## EXTRAIT DU DOCUMENT:

La situation de la Prison centrale de Libreville continue d’alimenter le débat public à la suite de la récente visite du ministre de la Justice, Garde des Sceaux, Augustin Émane. À l’issue de cette inspection, le membre du gouvernement a dressé un constat préoccupant : sur une population carcérale estimée à près de 3 500 détenus, seuls environ 600 seraient condamnés, tandis que la majorité demeure en attente de jugement. Cette situation met en évidence une problématique persistante du système pénal gabonais : le recours massif à la détention préventive.
Au-delà des chiffres, cette réalité interroge directement les principes fondamentaux consacrés par le Code de procédure pénale. Celui-ci rappelle que toute personne est présumée innocente tant que sa culpabilité n’a pas été légalement établie et que les mesures privatives de liberté doivent demeurer strictement encadrées. Dans cet esprit, la détention préventive n’est nullement conçue comme une sanction, mais comme une mesure exceptionnelle destinée à répondre aux nécessités de l’enquête ou de l’instruction.
Le placement en détention préventive relève en effet de la compétence du juge d’instruction, qui statue par ordonnance motivée et peut décerner un mandat de dépôt lorsque les circonstances l’exigent. Cette décision vise notamment à prévenir les risques de fuite, à empêcher les pressions sur les témoins ou à garantir la conservation des preuves. Le cadre légal impose ainsi une motivation rigoureuse, traduisant la volonté du législateur de concilier efficacité de la procédure pénale et protection des libertés individuelles.

## DONNÉES FOURNIES:
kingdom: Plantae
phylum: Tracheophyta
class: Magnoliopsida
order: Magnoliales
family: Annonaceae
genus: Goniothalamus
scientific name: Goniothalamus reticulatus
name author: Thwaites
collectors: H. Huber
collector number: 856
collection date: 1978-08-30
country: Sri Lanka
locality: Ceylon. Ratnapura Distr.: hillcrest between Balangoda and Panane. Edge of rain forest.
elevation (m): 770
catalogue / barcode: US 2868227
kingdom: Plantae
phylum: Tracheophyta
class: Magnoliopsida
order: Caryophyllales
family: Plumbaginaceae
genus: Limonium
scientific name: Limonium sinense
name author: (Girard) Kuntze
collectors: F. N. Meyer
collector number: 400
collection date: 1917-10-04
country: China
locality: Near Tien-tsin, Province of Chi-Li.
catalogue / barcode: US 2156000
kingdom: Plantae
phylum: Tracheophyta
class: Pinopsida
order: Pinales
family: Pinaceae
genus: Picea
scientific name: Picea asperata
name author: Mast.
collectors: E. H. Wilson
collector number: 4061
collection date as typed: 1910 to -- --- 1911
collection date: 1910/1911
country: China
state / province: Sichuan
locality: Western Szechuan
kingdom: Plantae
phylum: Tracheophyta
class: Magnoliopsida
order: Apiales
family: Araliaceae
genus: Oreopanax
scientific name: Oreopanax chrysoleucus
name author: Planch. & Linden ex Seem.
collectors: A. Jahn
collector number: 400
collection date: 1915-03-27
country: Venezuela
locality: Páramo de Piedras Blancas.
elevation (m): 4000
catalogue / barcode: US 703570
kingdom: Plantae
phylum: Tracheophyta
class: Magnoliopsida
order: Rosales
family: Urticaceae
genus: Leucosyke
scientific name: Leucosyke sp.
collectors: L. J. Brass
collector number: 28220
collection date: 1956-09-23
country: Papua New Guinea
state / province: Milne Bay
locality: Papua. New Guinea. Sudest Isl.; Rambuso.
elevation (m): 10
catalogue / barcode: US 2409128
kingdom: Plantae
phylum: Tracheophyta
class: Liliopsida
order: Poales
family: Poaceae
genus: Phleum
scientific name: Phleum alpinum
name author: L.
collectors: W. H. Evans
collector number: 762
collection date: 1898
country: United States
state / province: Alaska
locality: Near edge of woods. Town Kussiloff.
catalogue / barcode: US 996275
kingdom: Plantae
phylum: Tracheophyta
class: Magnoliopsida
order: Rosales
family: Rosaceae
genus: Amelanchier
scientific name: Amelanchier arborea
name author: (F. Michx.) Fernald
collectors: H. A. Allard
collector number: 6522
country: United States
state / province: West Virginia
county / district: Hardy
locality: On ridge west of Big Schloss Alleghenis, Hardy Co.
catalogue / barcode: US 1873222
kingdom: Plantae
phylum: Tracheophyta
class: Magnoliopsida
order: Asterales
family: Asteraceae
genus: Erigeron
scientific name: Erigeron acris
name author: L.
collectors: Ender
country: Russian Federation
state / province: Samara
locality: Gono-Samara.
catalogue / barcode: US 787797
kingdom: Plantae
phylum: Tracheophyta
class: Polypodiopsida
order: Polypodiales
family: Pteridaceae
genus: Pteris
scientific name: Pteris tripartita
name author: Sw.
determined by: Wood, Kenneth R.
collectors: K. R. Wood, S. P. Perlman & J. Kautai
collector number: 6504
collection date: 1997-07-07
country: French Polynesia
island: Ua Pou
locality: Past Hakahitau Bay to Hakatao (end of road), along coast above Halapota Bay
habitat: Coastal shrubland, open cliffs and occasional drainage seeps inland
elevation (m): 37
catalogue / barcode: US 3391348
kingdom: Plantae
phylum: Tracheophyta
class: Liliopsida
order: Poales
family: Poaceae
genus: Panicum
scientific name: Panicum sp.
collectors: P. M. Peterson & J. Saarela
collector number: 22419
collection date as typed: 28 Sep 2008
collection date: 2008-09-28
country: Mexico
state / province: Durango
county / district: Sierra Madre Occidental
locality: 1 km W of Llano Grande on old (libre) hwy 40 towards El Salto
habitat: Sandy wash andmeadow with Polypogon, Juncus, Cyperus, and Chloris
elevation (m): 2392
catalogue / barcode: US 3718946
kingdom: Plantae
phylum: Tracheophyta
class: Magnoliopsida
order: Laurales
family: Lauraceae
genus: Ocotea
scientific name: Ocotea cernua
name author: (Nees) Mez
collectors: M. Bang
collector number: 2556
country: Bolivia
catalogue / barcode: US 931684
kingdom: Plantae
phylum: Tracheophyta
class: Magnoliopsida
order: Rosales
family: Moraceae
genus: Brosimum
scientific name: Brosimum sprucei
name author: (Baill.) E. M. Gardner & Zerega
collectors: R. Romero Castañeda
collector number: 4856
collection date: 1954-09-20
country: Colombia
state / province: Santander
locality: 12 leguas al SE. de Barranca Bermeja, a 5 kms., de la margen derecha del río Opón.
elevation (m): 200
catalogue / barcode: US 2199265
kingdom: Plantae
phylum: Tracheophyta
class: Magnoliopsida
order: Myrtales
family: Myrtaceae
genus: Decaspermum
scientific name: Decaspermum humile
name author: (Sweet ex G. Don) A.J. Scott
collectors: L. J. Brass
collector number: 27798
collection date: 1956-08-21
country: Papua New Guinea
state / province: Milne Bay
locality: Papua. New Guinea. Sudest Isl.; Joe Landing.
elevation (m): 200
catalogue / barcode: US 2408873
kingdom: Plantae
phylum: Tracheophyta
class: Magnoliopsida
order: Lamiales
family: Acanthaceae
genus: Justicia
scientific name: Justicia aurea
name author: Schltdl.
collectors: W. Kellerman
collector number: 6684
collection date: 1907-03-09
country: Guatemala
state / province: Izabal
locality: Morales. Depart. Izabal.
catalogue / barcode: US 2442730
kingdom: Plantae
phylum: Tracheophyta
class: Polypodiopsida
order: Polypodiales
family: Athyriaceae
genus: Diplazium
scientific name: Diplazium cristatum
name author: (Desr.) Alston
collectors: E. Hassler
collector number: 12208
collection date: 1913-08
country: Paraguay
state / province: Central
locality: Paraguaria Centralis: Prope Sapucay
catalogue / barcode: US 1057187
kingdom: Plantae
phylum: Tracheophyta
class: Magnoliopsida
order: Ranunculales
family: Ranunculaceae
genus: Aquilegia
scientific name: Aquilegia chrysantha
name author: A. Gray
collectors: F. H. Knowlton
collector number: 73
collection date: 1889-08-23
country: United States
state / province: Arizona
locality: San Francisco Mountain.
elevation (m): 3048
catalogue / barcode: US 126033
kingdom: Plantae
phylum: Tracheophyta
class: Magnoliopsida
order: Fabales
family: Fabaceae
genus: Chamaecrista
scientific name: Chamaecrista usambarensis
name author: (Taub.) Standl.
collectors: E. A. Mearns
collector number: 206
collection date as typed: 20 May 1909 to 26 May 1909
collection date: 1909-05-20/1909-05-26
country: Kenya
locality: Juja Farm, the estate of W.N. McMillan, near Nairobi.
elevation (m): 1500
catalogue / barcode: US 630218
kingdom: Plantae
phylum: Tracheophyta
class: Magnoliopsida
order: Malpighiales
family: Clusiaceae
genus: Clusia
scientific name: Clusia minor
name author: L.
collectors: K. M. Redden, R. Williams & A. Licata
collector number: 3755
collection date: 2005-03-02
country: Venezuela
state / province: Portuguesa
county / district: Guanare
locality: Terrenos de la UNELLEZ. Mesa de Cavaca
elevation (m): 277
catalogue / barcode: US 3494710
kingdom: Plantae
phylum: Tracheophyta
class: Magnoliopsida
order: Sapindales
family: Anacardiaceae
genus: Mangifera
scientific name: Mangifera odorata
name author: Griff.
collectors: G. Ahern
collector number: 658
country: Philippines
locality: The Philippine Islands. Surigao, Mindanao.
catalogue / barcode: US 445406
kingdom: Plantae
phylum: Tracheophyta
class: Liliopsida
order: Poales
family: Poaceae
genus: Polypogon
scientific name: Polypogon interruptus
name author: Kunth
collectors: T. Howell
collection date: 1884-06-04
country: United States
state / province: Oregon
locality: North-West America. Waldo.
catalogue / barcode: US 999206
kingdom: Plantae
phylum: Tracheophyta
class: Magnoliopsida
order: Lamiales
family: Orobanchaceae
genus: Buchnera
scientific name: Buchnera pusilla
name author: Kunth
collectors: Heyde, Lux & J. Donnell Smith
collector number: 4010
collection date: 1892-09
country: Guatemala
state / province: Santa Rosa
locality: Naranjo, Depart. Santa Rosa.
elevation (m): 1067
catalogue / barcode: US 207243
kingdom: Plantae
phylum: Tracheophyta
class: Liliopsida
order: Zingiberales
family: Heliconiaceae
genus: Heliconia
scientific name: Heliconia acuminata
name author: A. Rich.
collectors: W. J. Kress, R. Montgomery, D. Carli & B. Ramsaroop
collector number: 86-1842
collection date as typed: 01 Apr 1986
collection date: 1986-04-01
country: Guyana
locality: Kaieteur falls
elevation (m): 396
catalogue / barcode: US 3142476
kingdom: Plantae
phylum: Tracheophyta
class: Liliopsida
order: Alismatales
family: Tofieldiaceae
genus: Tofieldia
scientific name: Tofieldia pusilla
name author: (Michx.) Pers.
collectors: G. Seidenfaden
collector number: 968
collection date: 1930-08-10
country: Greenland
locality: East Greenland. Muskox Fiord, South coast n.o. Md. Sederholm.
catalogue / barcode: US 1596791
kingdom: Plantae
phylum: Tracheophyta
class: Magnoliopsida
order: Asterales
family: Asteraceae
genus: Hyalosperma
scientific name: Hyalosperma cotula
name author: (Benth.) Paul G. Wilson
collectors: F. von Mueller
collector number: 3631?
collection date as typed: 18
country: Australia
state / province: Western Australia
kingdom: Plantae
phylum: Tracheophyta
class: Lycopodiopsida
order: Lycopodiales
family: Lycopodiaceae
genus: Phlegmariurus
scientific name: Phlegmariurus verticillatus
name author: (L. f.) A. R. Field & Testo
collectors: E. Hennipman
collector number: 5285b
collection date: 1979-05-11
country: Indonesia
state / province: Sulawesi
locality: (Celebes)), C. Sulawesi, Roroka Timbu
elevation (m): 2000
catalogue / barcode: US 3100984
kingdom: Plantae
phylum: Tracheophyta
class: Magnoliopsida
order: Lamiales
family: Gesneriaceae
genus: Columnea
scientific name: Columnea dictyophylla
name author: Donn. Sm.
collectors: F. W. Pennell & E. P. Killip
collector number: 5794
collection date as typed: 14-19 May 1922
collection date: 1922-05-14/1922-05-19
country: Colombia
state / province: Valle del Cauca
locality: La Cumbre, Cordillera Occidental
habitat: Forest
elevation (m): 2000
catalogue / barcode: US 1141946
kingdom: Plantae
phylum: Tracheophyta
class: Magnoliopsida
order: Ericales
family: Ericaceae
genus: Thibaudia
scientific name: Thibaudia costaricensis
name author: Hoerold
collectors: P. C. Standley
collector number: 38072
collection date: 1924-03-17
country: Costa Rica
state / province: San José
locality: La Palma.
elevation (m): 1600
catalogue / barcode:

## CONSIGNE 1:
Recopiez le passage de l'article sur la prison centrale de Libreville depuis « Au-delà des chiffres, cette » jusqu'à « ou de l’instruction. » inclus.
## CONSIGNE 2:
Reprenez l'article sur la prison centrale de Libreville là où il s'arrête et écrivez la suite.

## RÉPONSE 1:
Au-delà des chiffres, cette réalité interroge directement les principes fondamentaux consacrés par le Code de procédure pénale. Celui-ci rappelle que toute personne est présumée innocente tant que sa culpabilité n’a pas été légalement établie et que les mesures privatives de liberté doivent demeurer strictement encadrées. Dans cet esprit, la détention préventive n’est nullement conçue comme une sanction, mais comme une mesure exceptionnelle destinée à répondre aux nécessités de l’enquête ou de l’instruction.

## RÉPONSE 2:
Cependant, lorsque la détention préventive devient quantitativement dominante, la problématique dépasse le strict cadre juridique. Elle révèle des dysfonctionnements structurels, parmi lesquels les lenteurs procédurales, l’engorgement des juridictions et la pression croissante exercée sur les établissements pénitentiaires. Or, le Code de procédure pénale insiste sur la nécessité de statuer définitivement sur les charges dans des délais raisonnables, consacrant implicitement le droit fondamental à être jugé sans retard excessif.

Dans ce contexte, la visite du ministre Augustin Émane s’inscrit dans une dynamique institutionnelle plus large, marquée par une volonté affichée de mieux encadrer les détentions provisoires et d’améliorer la gestion des dossiers judiciaires. Car au-delà de la question carcérale, l’enjeu demeure central : garantir une justice à la fois efficace, équitable et respectueuse des droits fondamentaux, où la privation de liberté demeure l’exception et la célérité judiciaire, la règle.